Hard: You heard right but it's complex. Our night-vision retinal photoreceptors (rod-shaped under a microscope) are least sensitive to the red end of the color spectrum, most sensitive to the blue end. (They don't perceive any specific colors as such and would perceive blue as grey.) But if your headlights are on the road, there'd be too much light for dark adaption, meaning you aren't using your rods but your day-vision cells or cones, which are most sensitive to yellow-green. But those relative sensitivities assume equal intensity, and there isn't. When dark adapted you'd see blue best. But puting a blue cover over a white light reduces the intensity so much that you'd see the uncovered white better. (Based on an early and partial understanding of the eye, airport night runway markers are blue. But now they're considered another "display stereotype" because they'd be better seen if left white.)
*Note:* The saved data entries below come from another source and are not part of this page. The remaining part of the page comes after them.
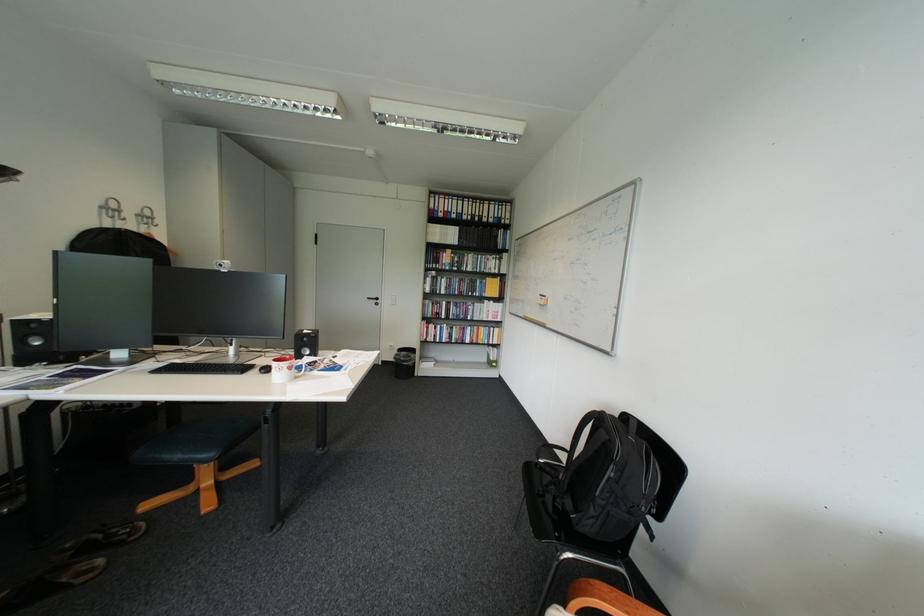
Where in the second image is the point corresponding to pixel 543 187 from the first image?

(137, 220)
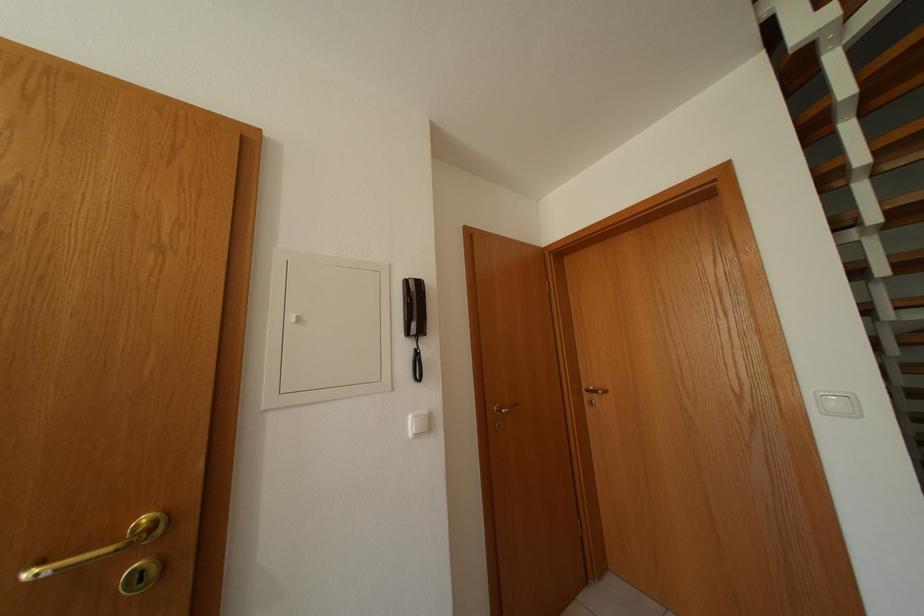
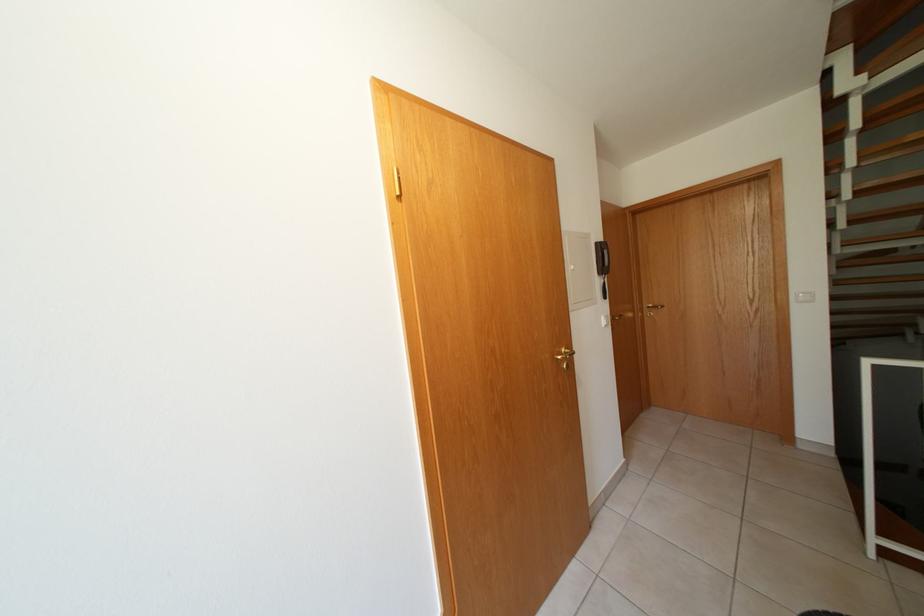
The point at (419, 423) is marked in the first image. Where is the corresponding point in the second image?

(611, 323)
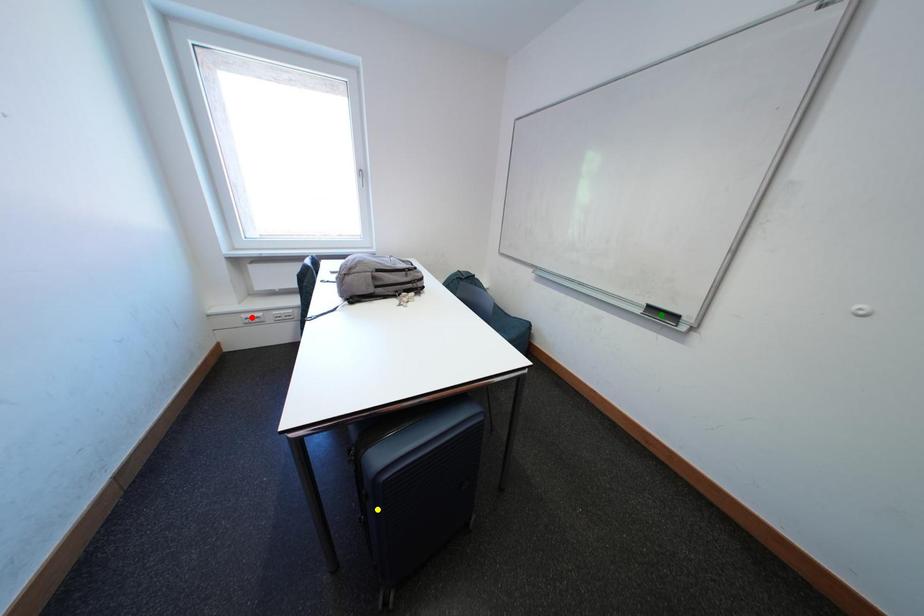
Order these from nearest to farthest:
1. red point
2. yellow point
3. green point

yellow point
green point
red point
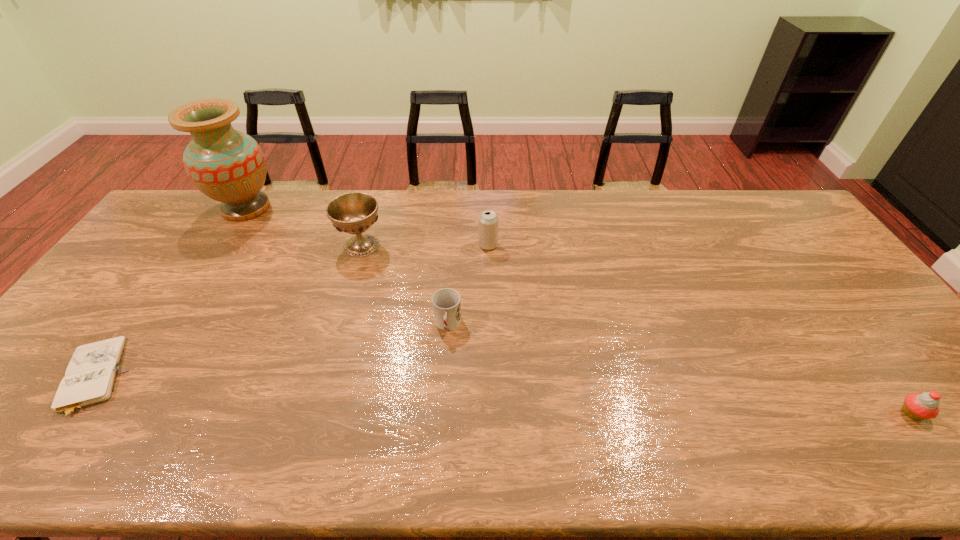
You are a GUI agent. You are given a task and a screenshot of the screen. Output one action in this format:
    pyautogui.click(x=<x>, y=<y>)
    Task: Click on the farthest object
    The image size is (960, 540).
    Given the screenshot: What is the action you would take?
    pyautogui.click(x=227, y=165)

Image resolution: width=960 pixels, height=540 pixels. I want to click on vase, so click(x=227, y=165).

Locate an element on the screen. This screenshot has width=960, height=540. chalice is located at coordinates (353, 213).

Locate an element on the screen. This screenshot has height=540, width=960. the third object from left to right is located at coordinates (353, 213).

Image resolution: width=960 pixels, height=540 pixels. Find the location of `beer can`. beer can is located at coordinates (488, 221).

Find the location of a particular element. The width and height of the screenshot is (960, 540). the fourth shortest object is located at coordinates (488, 221).

Locate an element on the screen. The image size is (960, 540). cup is located at coordinates (446, 303).

Where is `cupcake`? cupcake is located at coordinates (919, 406).

You are a GUI agent. You are given a task and a screenshot of the screen. Output one action in this format:
    pyautogui.click(x=<x>, y=<y>)
    Task: Click on the shortest object
    
    Given the screenshot: What is the action you would take?
    pyautogui.click(x=90, y=377)

In order to click on free region located on the right of the tallest object in this screenshot , I will do `click(352, 208)`.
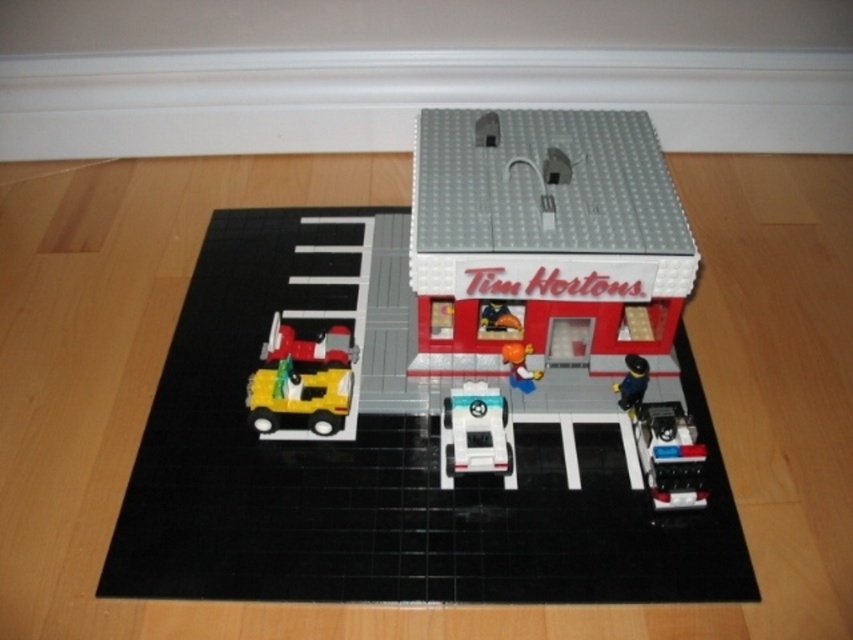
Question: Is black rubber mat at center above shiny yellow truck at lower left?

Choices:
 (A) yes
 (B) no

Answer: (B)

Question: Which of the following is the closest to the observer?

Choices:
 (A) shiny silver car at lower right
 (B) black rubber mat at center
 (C) smooth plastic tim hortons building at center
 (D) white plastic car at center

Answer: (B)

Question: Which of the following is the closest to the observer?

Choices:
 (A) shiny red car at center
 (B) smooth plastic tim hortons building at center

Answer: (B)

Question: Which object appears farthest from the camera in this image?

Choices:
 (A) shiny yellow truck at lower left
 (B) smooth plastic tim hortons building at center
 (C) orange matte figure at center

Answer: (C)

Question: Does smooth plastic tim hortons building at center appear on the right side of shiny silver car at lower right?

Choices:
 (A) no
 (B) yes

Answer: (A)

Question: Is black rubber mat at center closer to the viewer compared to shiny silver car at lower right?

Choices:
 (A) no
 (B) yes

Answer: (B)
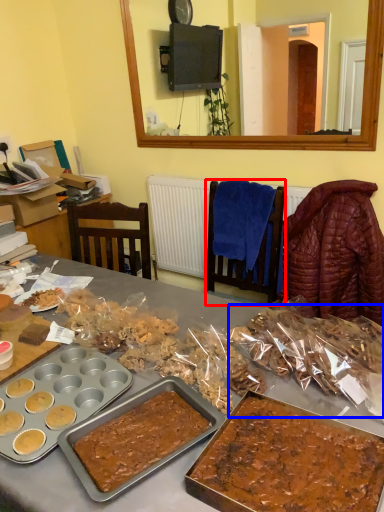
Question: Which of the following is the farthest to the observer, chair (highlighted by a red box) or snack (highlighted by a blue box)?

Choices:
 (A) chair
 (B) snack

Answer: (A)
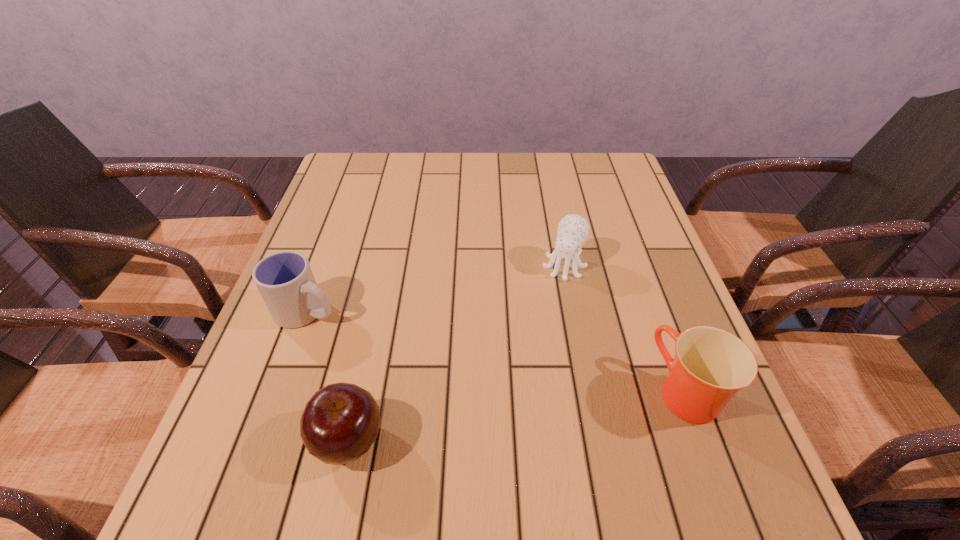
The height and width of the screenshot is (540, 960). In the image, there is a desktop. In order to click on vacant area at the far edge in this screenshot , I will do `click(460, 176)`.

Locate an element on the screen. vacant space at the left edge of the desktop is located at coordinates (321, 353).

Locate an element on the screen. vacant space at the right edge of the desktop is located at coordinates (597, 206).

Find the location of a particular element. vacant space at the far left corner is located at coordinates (327, 192).

The image size is (960, 540). What are the coordinates of `free location at the far right corner of the desktop` in the screenshot? It's located at [x=588, y=178].

The height and width of the screenshot is (540, 960). Find the location of `vacant region between the rightmost object and the third object from left to right`. vacant region between the rightmost object and the third object from left to right is located at coordinates (625, 329).

You are a GUI agent. You are given a task and a screenshot of the screen. Output one action in this format:
    pyautogui.click(x=<x>, y=<y>)
    Task: Click on the free space between the third object from left to right and the second farthest object
    This screenshot has width=960, height=540.
    Given the screenshot: What is the action you would take?
    pyautogui.click(x=436, y=288)

Image resolution: width=960 pixels, height=540 pixels. I want to click on free space between the octopus and the third nearest object, so click(x=436, y=288).

This screenshot has width=960, height=540. Find the location of `vacant space that is in between the third object from right to left and the farther cup`. vacant space that is in between the third object from right to left and the farther cup is located at coordinates (328, 375).

What are the coordinates of `free spot between the third object from right to left and the left cup` in the screenshot? It's located at 328,375.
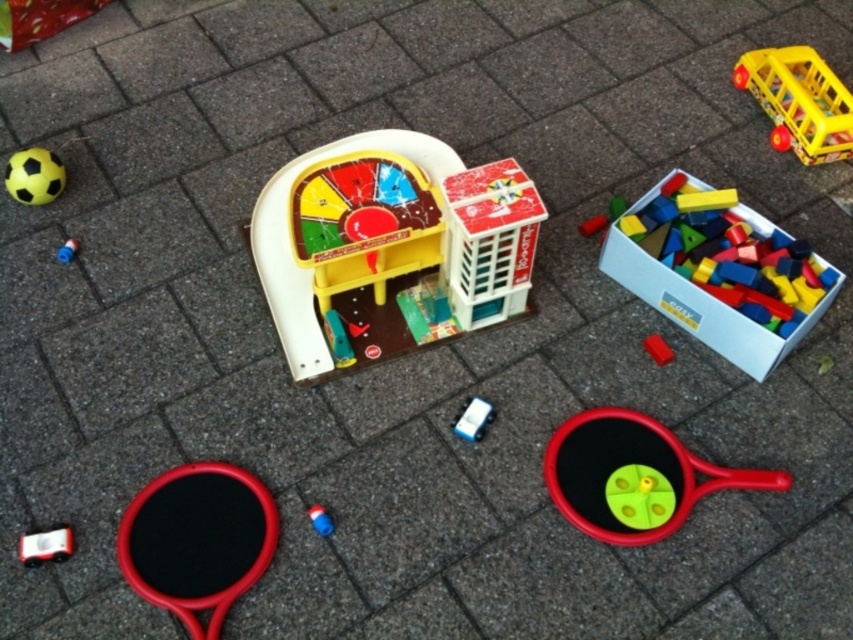
Is rubberized red tennis racket at lower center to the right of white plastic phone at center from the viewer's perspective?

Indeed, rubberized red tennis racket at lower center is positioned on the right side of white plastic phone at center.

Is point (579, 456) behind point (462, 417)?

No.

Identify the location of rubberized red tennis racket at lower center. This screenshot has width=853, height=640. (633, 476).

Does white plastic phone at center have a greater width compared to blue rubber toy at center?

Yes.

Who is positioned more to the left, white plastic phone at center or blue rubber toy at center?

blue rubber toy at center

The image size is (853, 640). What are the coordinates of `white plastic phone at center` in the screenshot? It's located at (473, 419).

Looking at this image, is yellow plastic toy bus at upper right to the right of white matte card at lower left from the viewer's perspective?

Indeed, yellow plastic toy bus at upper right is positioned on the right side of white matte card at lower left.

Between yellow plastic toy bus at upper right and white matte card at lower left, which one has less height?

With less height is white matte card at lower left.

Image resolution: width=853 pixels, height=640 pixels. I want to click on yellow plastic toy bus at upper right, so click(799, 100).

What are the coordinates of `yellow plastic toy bus at upper right` in the screenshot? It's located at (799, 100).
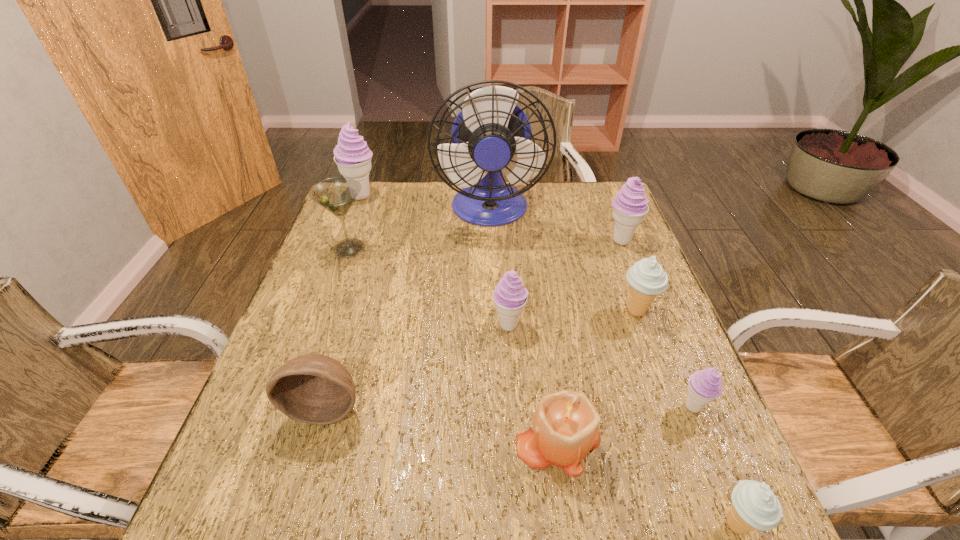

Yes, when fully dark adapted, a maroon object would be invisible. Although blue is easiest seen at night, if you had a red and a blue truck, which would you see better? Well, blue has low intensity, and red can be quite bright or intense (and more reflective), so it would be a washout.
These misunderstandings are common. Some vehicles have instrument displays that are red, for better night vision. If you were that dark-adapted you couldn't read them, as rods don't perceive form but only motion. (The best is yellow-green, set at minimum reading intensity.)